Print the records exactly as given.

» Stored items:

────────────────────────────────────────

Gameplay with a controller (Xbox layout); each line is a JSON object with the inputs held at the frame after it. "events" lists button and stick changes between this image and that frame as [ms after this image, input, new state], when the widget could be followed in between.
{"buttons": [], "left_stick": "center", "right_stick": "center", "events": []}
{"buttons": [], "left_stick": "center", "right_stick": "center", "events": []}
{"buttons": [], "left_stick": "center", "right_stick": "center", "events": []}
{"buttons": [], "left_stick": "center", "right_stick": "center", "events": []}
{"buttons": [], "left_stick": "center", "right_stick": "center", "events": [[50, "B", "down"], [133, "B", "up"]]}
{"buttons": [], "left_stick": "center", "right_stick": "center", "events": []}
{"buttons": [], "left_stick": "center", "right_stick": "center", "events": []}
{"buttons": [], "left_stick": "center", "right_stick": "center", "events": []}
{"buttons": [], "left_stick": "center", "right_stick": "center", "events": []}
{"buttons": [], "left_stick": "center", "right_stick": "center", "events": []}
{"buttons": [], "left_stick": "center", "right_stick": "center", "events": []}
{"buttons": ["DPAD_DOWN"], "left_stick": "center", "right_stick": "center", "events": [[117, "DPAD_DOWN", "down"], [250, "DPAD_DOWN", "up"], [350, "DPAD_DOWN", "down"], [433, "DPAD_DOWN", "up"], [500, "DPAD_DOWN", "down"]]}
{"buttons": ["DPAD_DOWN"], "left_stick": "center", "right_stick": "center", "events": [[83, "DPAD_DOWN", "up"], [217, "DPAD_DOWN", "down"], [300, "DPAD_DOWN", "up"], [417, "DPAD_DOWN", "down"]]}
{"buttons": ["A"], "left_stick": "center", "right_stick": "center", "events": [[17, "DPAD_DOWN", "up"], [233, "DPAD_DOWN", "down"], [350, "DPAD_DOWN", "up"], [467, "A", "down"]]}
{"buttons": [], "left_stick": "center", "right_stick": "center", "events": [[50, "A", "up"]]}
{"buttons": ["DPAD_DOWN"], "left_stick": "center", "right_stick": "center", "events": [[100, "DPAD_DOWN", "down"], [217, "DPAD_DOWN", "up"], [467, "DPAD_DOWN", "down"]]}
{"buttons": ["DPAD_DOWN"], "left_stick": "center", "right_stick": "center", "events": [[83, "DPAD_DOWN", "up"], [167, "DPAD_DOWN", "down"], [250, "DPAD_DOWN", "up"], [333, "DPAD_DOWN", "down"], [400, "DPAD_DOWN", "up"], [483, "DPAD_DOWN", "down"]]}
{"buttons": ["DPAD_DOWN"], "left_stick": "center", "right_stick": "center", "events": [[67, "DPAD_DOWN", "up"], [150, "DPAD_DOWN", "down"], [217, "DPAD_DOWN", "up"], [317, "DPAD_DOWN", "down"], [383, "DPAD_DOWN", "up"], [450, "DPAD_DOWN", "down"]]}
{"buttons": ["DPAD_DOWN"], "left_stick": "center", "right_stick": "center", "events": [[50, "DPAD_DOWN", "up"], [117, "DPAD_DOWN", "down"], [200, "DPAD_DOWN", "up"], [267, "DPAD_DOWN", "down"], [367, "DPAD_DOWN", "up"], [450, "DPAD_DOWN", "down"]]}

────────────────────────────────────────

» Answer to this task:
Gameplay with a controller (Xbox layout); each line is a JSON object with the inputs held at the frame after it. "events" lists button and stick changes between this image and that frame as [ms after this image, input, new state], when the widget could be followed in between.
{"buttons": [], "left_stick": "center", "right_stick": "center", "events": []}
{"buttons": [], "left_stick": "center", "right_stick": "center", "events": []}
{"buttons": [], "left_stick": "center", "right_stick": "center", "events": []}
{"buttons": [], "left_stick": "center", "right_stick": "center", "events": []}
{"buttons": [], "left_stick": "center", "right_stick": "center", "events": [[50, "B", "down"], [133, "B", "up"]]}
{"buttons": [], "left_stick": "center", "right_stick": "center", "events": []}
{"buttons": [], "left_stick": "center", "right_stick": "center", "events": []}
{"buttons": [], "left_stick": "center", "right_stick": "center", "events": []}
{"buttons": [], "left_stick": "center", "right_stick": "center", "events": []}
{"buttons": [], "left_stick": "center", "right_stick": "center", "events": []}
{"buttons": [], "left_stick": "center", "right_stick": "center", "events": []}
{"buttons": ["DPAD_DOWN"], "left_stick": "center", "right_stick": "center", "events": [[117, "DPAD_DOWN", "down"], [250, "DPAD_DOWN", "up"], [350, "DPAD_DOWN", "down"], [433, "DPAD_DOWN", "up"], [500, "DPAD_DOWN", "down"]]}
{"buttons": ["DPAD_DOWN"], "left_stick": "center", "right_stick": "center", "events": [[83, "DPAD_DOWN", "up"], [217, "DPAD_DOWN", "down"], [300, "DPAD_DOWN", "up"], [417, "DPAD_DOWN", "down"]]}
{"buttons": ["A"], "left_stick": "center", "right_stick": "center", "events": [[17, "DPAD_DOWN", "up"], [233, "DPAD_DOWN", "down"], [350, "DPAD_DOWN", "up"], [467, "A", "down"]]}
{"buttons": [], "left_stick": "center", "right_stick": "center", "events": [[50, "A", "up"]]}
{"buttons": ["DPAD_DOWN"], "left_stick": "center", "right_stick": "center", "events": [[100, "DPAD_DOWN", "down"], [217, "DPAD_DOWN", "up"], [467, "DPAD_DOWN", "down"]]}
{"buttons": ["DPAD_DOWN"], "left_stick": "center", "right_stick": "center", "events": [[83, "DPAD_DOWN", "up"], [167, "DPAD_DOWN", "down"], [250, "DPAD_DOWN", "up"], [333, "DPAD_DOWN", "down"], [400, "DPAD_DOWN", "up"], [483, "DPAD_DOWN", "down"]]}
{"buttons": ["DPAD_DOWN"], "left_stick": "center", "right_stick": "center", "events": [[67, "DPAD_DOWN", "up"], [150, "DPAD_DOWN", "down"], [217, "DPAD_DOWN", "up"], [317, "DPAD_DOWN", "down"], [383, "DPAD_DOWN", "up"], [450, "DPAD_DOWN", "down"]]}
{"buttons": ["DPAD_DOWN"], "left_stick": "center", "right_stick": "center", "events": [[50, "DPAD_DOWN", "up"], [117, "DPAD_DOWN", "down"], [200, "DPAD_DOWN", "up"], [267, "DPAD_DOWN", "down"], [367, "DPAD_DOWN", "up"], [450, "DPAD_DOWN", "down"]]}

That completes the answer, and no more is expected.